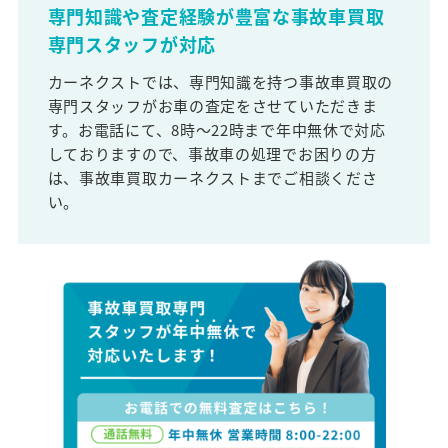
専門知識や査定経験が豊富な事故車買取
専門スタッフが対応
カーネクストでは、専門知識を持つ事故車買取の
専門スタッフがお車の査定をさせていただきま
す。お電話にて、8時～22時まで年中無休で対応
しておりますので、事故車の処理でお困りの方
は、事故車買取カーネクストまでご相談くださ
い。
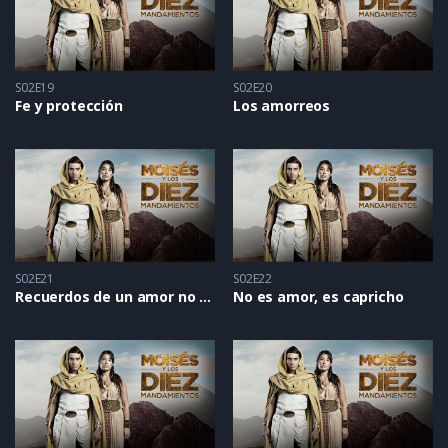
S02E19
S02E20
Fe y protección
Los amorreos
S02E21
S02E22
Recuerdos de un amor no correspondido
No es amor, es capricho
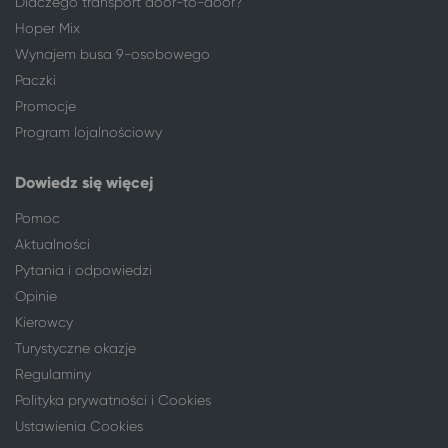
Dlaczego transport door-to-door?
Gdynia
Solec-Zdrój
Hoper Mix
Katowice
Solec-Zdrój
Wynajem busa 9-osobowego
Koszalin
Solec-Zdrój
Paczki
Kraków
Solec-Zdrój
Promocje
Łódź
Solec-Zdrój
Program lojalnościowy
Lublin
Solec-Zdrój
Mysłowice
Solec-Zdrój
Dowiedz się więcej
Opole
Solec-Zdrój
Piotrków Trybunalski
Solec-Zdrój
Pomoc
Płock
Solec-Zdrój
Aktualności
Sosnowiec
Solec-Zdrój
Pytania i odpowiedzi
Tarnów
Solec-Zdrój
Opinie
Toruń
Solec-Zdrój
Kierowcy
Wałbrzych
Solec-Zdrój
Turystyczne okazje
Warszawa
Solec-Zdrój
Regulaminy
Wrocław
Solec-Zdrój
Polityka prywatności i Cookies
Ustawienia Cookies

----

**Task instructions:** Please extract the text read from all the entries above, line by line without changes, and leave the pictures out of your answer.

**Response to the exercise:**
専門知識や査定経験が豊富な事故車買取
専門スタッフが対応
カーネクストでは、専門知識を持つ事故車買取の
専門スタッフがお車の査定をさせていただきま
す。お電話にて、8時～22時まで年中無休で対応
しておりますので、事故車の処理でお困りの方
は、事故車買取カーネクストまでご相談くださ
い。
S02E19
S02E20
Fe y protección
Los amorreos
S02E21
S02E22
Recuerdos de un amor no correspondido
No es amor, es capricho
Dlaczego transport door-to-door?
Gdynia
Solec-Zdrój
Hoper Mix
Katowice
Solec-Zdrój
Wynajem busa 9-osobowego
Koszalin
Solec-Zdrój
Paczki
Kraków
Solec-Zdrój
Promocje
Łódź
Solec-Zdrój
Program lojalnościowy
Lublin
Solec-Zdrój
Mysłowice
Solec-Zdrój
Dowiedz się więcej
Opole
Solec-Zdrój
Piotrków Trybunalski
Solec-Zdrój
Pomoc
Płock
Solec-Zdrój
Aktualności
Sosnowiec
Solec-Zdrój
Pytania i odpowiedzi
Tarnów
Solec-Zdrój
Opinie
Toruń
Solec-Zdrój
Kierowcy
Wałbrzych
Solec-Zdrój
Turystyczne okazje
Warszawa
Solec-Zdrój
Regulaminy
Wrocław
Solec-Zdrój
Polityka prywatności i Cookies
Ustawienia Cookies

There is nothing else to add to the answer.